- [Saved data entries]
______
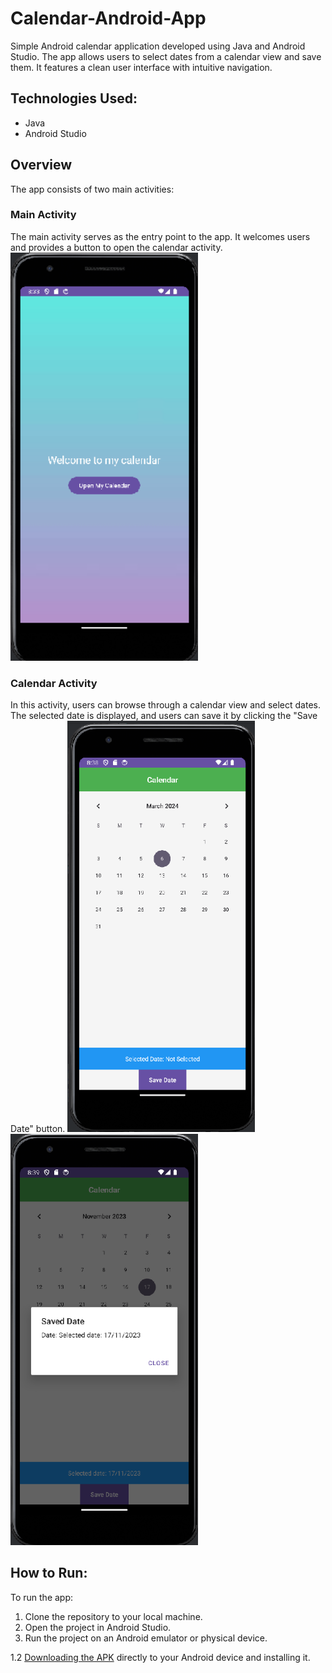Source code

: # Calendar-Android-App
Simple Android calendar application developed using Java and Android Studio. The app allows users to select dates from a calendar view and save them. It features a clean user interface with intuitive navigation.

## Technologies Used:

- Java
- Android Studio

## Overview

The app consists of two main activities:

### Main Activity

The main activity serves as the entry point to the app. It welcomes users and provides a button to open the calendar activity.
<img src="/Imatges/calendarMenu.png" alt="Calendar Menu" width="300"/>

### Calendar Activity

In this activity, users can browse through a calendar view and select dates. The selected date is displayed, and users can save it by clicking the "Save Date" button.
<img src="/Imatges/calndarLayout.png" alt="Calendar Layout" width="300"/>
<img src="/Imatges/calendarSaveDate.png" alt="Calendar Save Date" width="300"/>

## How to Run:

To run the app:

1. Clone the repository to your local machine.
2. Open the project in Android Studio.
3. Run the project on an Android emulator or physical device.

1.2 [Downloading the APK](app-debug.apk) directly to your Android device and installing it.


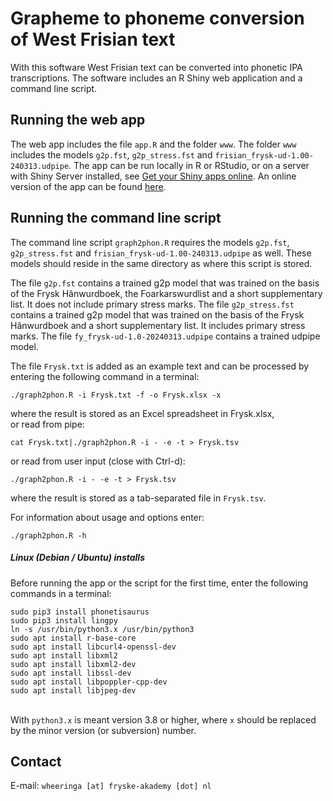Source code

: # Grapheme to phoneme conversion of West Frisian text

With this software West Frisian text can be converted into phonetic IPA transcriptions. The software includes an R Shiny web application and a command line script.

## Running the web app

The web app includes the file `app.R` and the folder `www`. The folder `www` includes the models `g2p.fst`, `g2p_stress.fst` and `frisian_frysk-ud-1.00-240313.udpipe`. The app can be run locally in R or RStudio, or on a server with Shiny Server installed, see [Get your Shiny apps online](https://posit.co/products/open-source/shiny-server/). An online version of the app can be found [here](https://www.fa.knaw.nl/fa-apps/graph2phon/).

## Running the command line script

The command line script `graph2phon.R` requires the models `g2p.fst`, `g2p_stress.fst` and `frisian_frysk-ud-1.00-240313.udpipe` as well. These models should reside in the same directory as where this script is stored.

The file `g2p.fst` contains a trained g2p model that was trained on the basis of the Frysk Hânwurdboek, the Foarkarswurdlist and a short supplementary list. It does not include primary stress marks. The file `g2p_stress.fst` contains a trained g2p model that was trained on the basis of the Frysk Hânwurdboek and a short supplementary list. It includes primary stress marks. The file `fy_frysk-ud-1.0-20240313.udpipe` contains a trained udpipe model.

The file `Frysk.txt` is added as an example text and can be processed by entering the following command in a terminal:

`./graph2phon.R -i Frysk.txt -f -o Frysk.xlsx -x`<br>

where the result is stored as an Excel spreadsheet in Frysk.xlsx,<br>
or read from pipe:

`cat Frysk.txt|./graph2phon.R -i - -e -t > Frysk.tsv`<br>

or read from user input (close with Ctrl-d):

`./graph2phon.R -i - -e -t > Frysk.tsv`<br>

where the result is stored as a tab-separated file in `Frysk.tsv`.

For information about usage and options enter:<br>

`./graph2phon.R -h`

##### Linux (Debian / Ubuntu) installs

Before running the app or the script for the first time, enter the following commands in a terminal:<br>

`sudo pip3 install phonetisaurus`<br>
`sudo pip3 install lingpy`<br>
`ln -s /usr/bin/python3.x /usr/bin/python3`<br>
`sudo apt install r-base-core`<br>
`sudo apt install libcurl4-openssl-dev`<br>
`sudo apt install libxml2`<br>
`sudo apt install libxml2-dev`<br>
`sudo apt install libssl-dev`<br>
`sudo apt install libpoppler-cpp-dev`<br>
`sudo apt install libjpeg-dev`<br><br>

With `python3.x` is meant version 3.8 or higher, where `x` should be replaced by the minor version (or subversion) number.

## Contact

E-mail: `wheeringa [at] fryske-akademy [dot] nl`
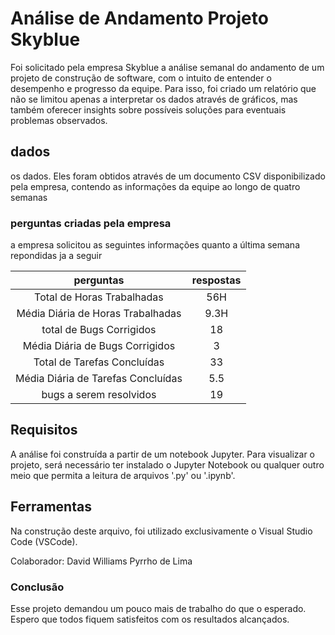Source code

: # Análise de Andamento Projeto Skyblue
Foi solicitado pela empresa Skyblue a análise semanal do andamento de um projeto de construção de software, com o intuito de entender o desempenho e progresso da equipe. Para isso, foi criado um relatório que não se limitou apenas a interpretar os dados através de gráficos, mas também oferecer insights sobre possíveis soluções para eventuais problemas observados.

## dados 

os dados. Eles foram obtidos através de um documento CSV disponibilizado pela empresa, contendo as informações da equipe ao longo de quatro semanas


### perguntas criadas pela empresa

a empresa solicitou as seguintes informações quanto a última semana repondidas ja a seguir

|perguntas|respostas|
|:-:|:-:|
|Total de Horas Trabalhadas|56H
Média Diária de Horas Trabalhadas|9.3H
total de Bugs Corrigidos|18
Média Diária de Bugs Corrigidos|3
Total de Tarefas Concluídas|33
Média Diária de Tarefas Concluídas|5.5
bugs a serem resolvidos|19



## Requisitos

A análise foi construída a partir de um notebook Jupyter. Para visualizar o projeto, será necessário ter instalado o Jupyter Notebook ou qualquer outro meio que permita a leitura de arquivos '.py' ou '.ipynb'.

## Ferramentas
Na construção deste arquivo, foi utilizado exclusivamente o Visual Studio Code (VSCode).

Colaborador: David Williams Pyrrho de Lima

### Conclusão
Esse projeto demandou um pouco mais de trabalho do que o esperado. Espero que todos fiquem satisfeitos com os resultados alcançados.

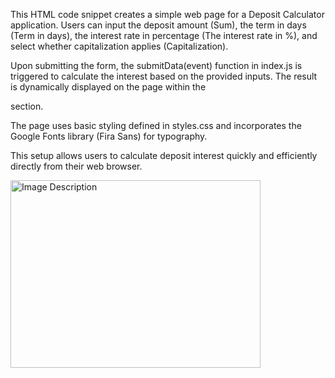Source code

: This HTML code snippet creates a simple web page for a Deposit Calculator application. Users can input the deposit amount (Sum), the term in days (Term in days), the interest rate in percentage (The interest rate in %), and select whether capitalization applies (Capitalization).

Upon submitting the form, the submitData(event) function in index.js is triggered to calculate the interest based on the provided inputs. The result is dynamically displayed on the page within the <div class="result"></div> section.

The page uses basic styling defined in styles.css and incorporates the Google Fonts library (Fira Sans) for typography.

This setup allows users to calculate deposit interest quickly and efficiently directly from their web browser.
<!-- Markdown with HTML -->
<img src="[path/to/your/image.png](https://github.com/OlgaVikVol/test_task_neo/assets/116906254/a12cc4f0-18fc-4295-bd17-658165594820)" alt="Image Description" width="400" height="300" />


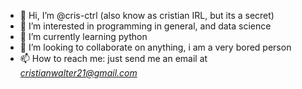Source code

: - 👋 Hi, I’m @cris-ctrl (also know as cristian IRL, but its a secret)
- 👀 I’m interested in programming in general, and data science
- 🌱 I’m currently learning python
- 💞️ I’m looking to collaborate on anything, i am a very bored person
- 📫 How to reach me: just send me an email at <i>cristianwalter21@gmail.com</i>

<!---
cris-ctrl/cris-ctrl is a ✨ special ✨ repository because its `README.md` (this file) appears on your GitHub profile.
You can click the Preview link to take a look at your changes.
--->
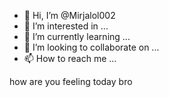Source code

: - 👋 Hi, I’m @Mirjalol002
- 👀 I’m interested in ...
- 🌱 I’m currently learning ...
- 💞️ I’m looking to collaborate on ...
- 📫 How to reach me ...

<!---
Mirjalol002/Mirjalol002 is a ✨ special ✨ repository because its `README.md` (this file) appears on your GitHub profile.
You can click the Preview link to take a look at your changes.
--->how are you feeling today bro

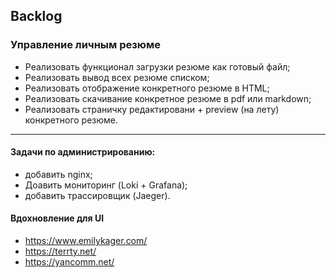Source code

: ## Backlog
### Управление личным резюме
- Реализовать функционал загрузки резюме как готовый файл;
- Реализовать вывод всех резюме списком;
- Реализовать отображение конкретного резюме в HTML;
- Реализовать скачивание конкретное резюме в pdf или markdown;
- Реализовать страничку редактировани + preview (на лету) конкретного резюме.



***

#### Задачи по администрированию:
- добавить nginx;
- Доавить мониторинг (Loki + Grafana);
- добавить трассировщик (Jaeger).

#### Вдохновление для UI
- https://www.emilykager.com/
- https://terrty.net/
- https://yancomm.net/
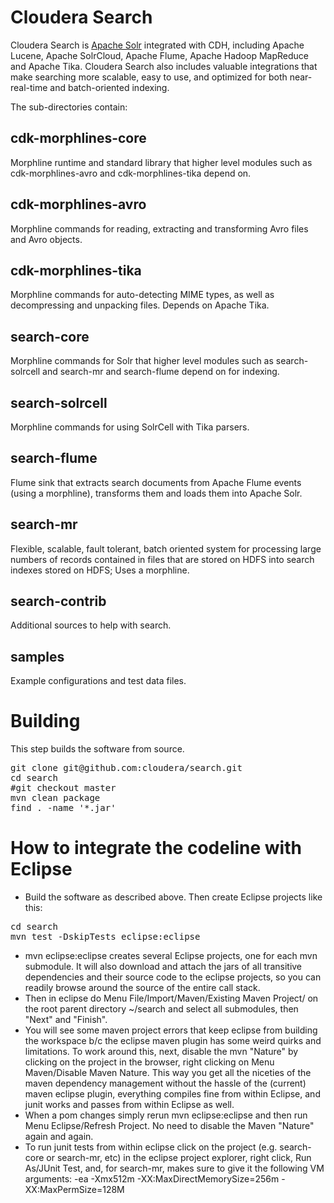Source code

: # Cloudera Search

Cloudera Search is [Apache Solr](http://lucene.apache.org/solr/) integrated with CDH, including Apache Lucene, Apache SolrCloud, Apache Flume, Apache Hadoop MapReduce and Apache Tika. 
Cloudera Search also includes valuable integrations that make searching more scalable, easy to use, and optimized for both near-real-time and batch-oriented indexing.

The sub-directories contain:

## cdk-morphlines-core

Morphline runtime and standard library that higher level modules such as cdk-morphlines-avro and cdk-morphlines-tika depend on.

## cdk-morphlines-avro

Morphline commands for reading, extracting and transforming Avro files and Avro objects.

## cdk-morphlines-tika

Morphline commands for auto-detecting MIME types, as well as decompressing and unpacking files. Depends on Apache Tika.

## search-core

Morphline commands for Solr that higher level modules such as search-solrcell and search-mr and search-flume depend on for indexing.

## search-solrcell

Morphline commands for using SolrCell with Tika parsers.

## search-flume

Flume sink that extracts search documents from Apache Flume events (using a morphline), transforms them and loads them into Apache Solr.

## search-mr

Flexible, scalable, fault tolerant, batch oriented system for processing large numbers of records contained in files that are stored on HDFS into search indexes stored on HDFS; Uses a morphline.

## search-contrib

Additional sources to help with search.

## samples

Example configurations and test data files.


# Building

This step builds the software from source.

<pre>
git clone git@github.com:cloudera/search.git
cd search
#git checkout master
mvn clean package
find . -name '*.jar'
</pre>

# How to integrate the codeline with Eclipse

* Build the software as described above. Then create Eclipse projects like this:
<pre>
cd search
mvn test -DskipTests eclipse:eclipse
</pre>
* mvn eclipse:eclipse creates several Eclipse projects, one for each mvn submodule. It will also download and attach the jars of all transitive dependencies and their source code to the eclipse projects, so you can readily browse around the source of the entire call stack.
* Then in eclipse do Menu File/Import/Maven/Existing Maven Project/ on the root parent directory ~/search and select all submodules, then "Next" and "Finish". 
* You will see some maven project errors that keep eclipse from building the workspace b/c the eclipse maven plugin has some weird quirks and limitations. To work around this, next, disable the mvn "Nature" by clicking on the project in the browser, right clicking on Menu Maven/Disable Maven Nature. This way you get all the niceties of the maven dependency management without the hassle of the (current) maven eclipse plugin, everything compiles fine from within Eclipse, and junit works and passes from within Eclipse as well. 
* When a pom changes simply rerun mvn eclipse:eclipse and then run Menu Eclipse/Refresh Project. No need to disable the Maven "Nature" again and again.
* To run junit tests from within eclipse click on the project (e.g. search-core or search-mr, etc) in the eclipse project explorer, right click, Run As/JUnit Test, and, for search-mr, makes sure to give it the following VM arguments: -ea -Xmx512m -XX:MaxDirectMemorySize=256m -XX:MaxPermSize=128M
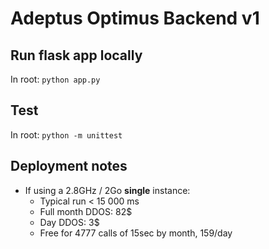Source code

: # Adeptus Optimus Backend v1

## Run flask app locally
In root:
`python app.py`

## Test
In root:
`python -m unittest`

## Deployment notes
- If using a 2.8GHz / 2Go **single** instance:
  - Typical run < 15 000 ms
  - Full month DDOS: 82$
  - Day DDOS: 3$
  - Free for 4777 calls of 15sec by month, 159/day

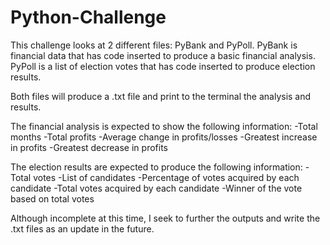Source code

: # Python-Challenge

This challenge looks at 2 different files: PyBank and PyPoll.
PyBank is financial data that has code inserted to produce a basic financial analysis.
PyPoll is a list of election votes that has code inserted to produce election results.

Both files will produce a .txt file and print to the terminal the analysis and results. 

The financial analysis is expected to show the following information:
  -Total months
  -Total profits
  -Average change in profits/losses
  -Greatest increase in profits
  -Greatest decrease in profits
  
The election results are expected to produce the following information:
  -Total votes
  -List of candidates
  -Percentage of votes acquired by each candidate
  -Total votes acquired by each candidate
  -Winner of the vote based on total votes
  
Although incomplete at this time, I seek to further the outputs and write the .txt files as an update in the future.
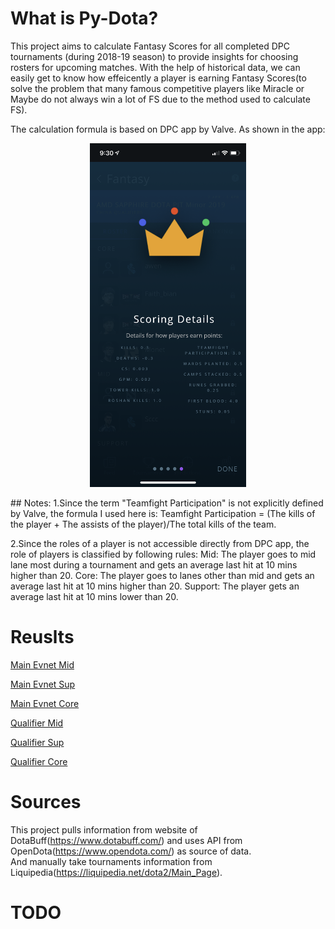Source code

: # What is Py-Dota?
This project aims to calculate Fantasy Scores for all completed DPC tournaments (during 2018-19 season) to provide insights for choosing rosters for upcoming matches.  With the help of historical data, we can easily get to know how effeicently a player is earning Fantasy Scores(to solve the problem that many famous competitive players like Miracle or Maybe do not always win a lot of FS due to the method used to calculate FS).

The calculation formula is based on DPC app by Valve.
As shown in the app:
<p align="center">
  <img src="https://github.com/zhouy1017/Py-Dota/blob/master/DPC_Screenshot.png"  width="250" height="550">
</p>
## Notes:
1.Since the term "Teamfight Participation" is not explicitly defined by Valve, the formula I used here is:
Teamfight Participation = (The kills of the player + The assists of the player)/The total kills of the team.

2.Since the roles of a player is not accessible directly from DPC app, the role of players is classified by following rules:
 Mid: The player goes to mid lane most during a tournament and gets an average last hit at 10 mins higher than 20.
 Core: The player goes to lanes other than mid and gets an average last hit at 10 mins higher than 20.
 Support: The player gets an average last hit at 10 mins lower than 20.

#  Reuslts
[Main Evnet Mid](https://github.com/zhouy1017/Py-Dota/blob/master/mid_main.html)

[Main Evnet Sup](https://github.com/zhouy1017/Py-Dota/blob/master/sup_main.html)

[Main Evnet Core](https://github.com/zhouy1017/Py-Dota/blob/master/core_main.html)

[Qualifier Mid](https://github.com/zhouy1017/Py-Dota/blob/master/mid_qu.html)

[Qualifier Sup](https://github.com/zhouy1017/Py-Dota/blob/master/sup_qu.html)

[Qualifier Core](https://github.com/zhouy1017/Py-Dota/blob/master/core_qu.html)


# Sources
This project pulls information from website of DotaBuff(https://www.dotabuff.com/) 
and uses API from OpenDota(https://www.opendota.com/) as source of data.  
And manually take tournaments information from Liquipedia(https://liquipedia.net/dota2/Main_Page).

# TODO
______
- [Exercise details] Start with the line above containing "- Full month DDOS: 82$" and end with the line containing "2.Since the roles". Set down that stretch exactly, without any pictures.

- [Written reply]
  - Full month DDOS: 82$
  - Day DDOS: 3$
  - Free for 4777 calls of 15sec by month, 159/day

Source code

: # Python-Challenge

This challenge looks at 2 different files: PyBank and PyPoll.
PyBank is financial data that has code inserted to produce a basic financial analysis.
PyPoll is a list of election votes that has code inserted to produce election results.

Both files will produce a .txt file and print to the terminal the analysis and results. 

The financial analysis is expected to show the following information:
  -Total months
  -Total profits
  -Average change in profits/losses
  -Greatest increase in profits
  -Greatest decrease in profits
  
The election results are expected to produce the following information:
  -Total votes
  -List of candidates
  -Percentage of votes acquired by each candidate
  -Total votes acquired by each candidate
  -Winner of the vote based on total votes
  
Although incomplete at this time, I seek to further the outputs and write the .txt files as an update in the future.
Source code

: # What is Py-Dota?
This project aims to calculate Fantasy Scores for all completed DPC tournaments (during 2018-19 season) to provide insights for choosing rosters for upcoming matches.  With the help of historical data, we can easily get to know how effeicently a player is earning Fantasy Scores(to solve the problem that many famous competitive players like Miracle or Maybe do not always win a lot of FS due to the method used to calculate FS).

The calculation formula is based on DPC app by Valve.
As shown in the app:
<p align="center">
  <img src="https://github.com/zhouy1017/Py-Dota/blob/master/DPC_Screenshot.png"  width="250" height="550">
</p>
## Notes:
1.Since the term "Teamfight Participation" is not explicitly defined by Valve, the formula I used here is:
Teamfight Participation = (The kills of the player + The assists of the player)/The total kills of the team.

2.Since the roles of a player is not accessible directly from DPC app, the role of players is classified by following rules:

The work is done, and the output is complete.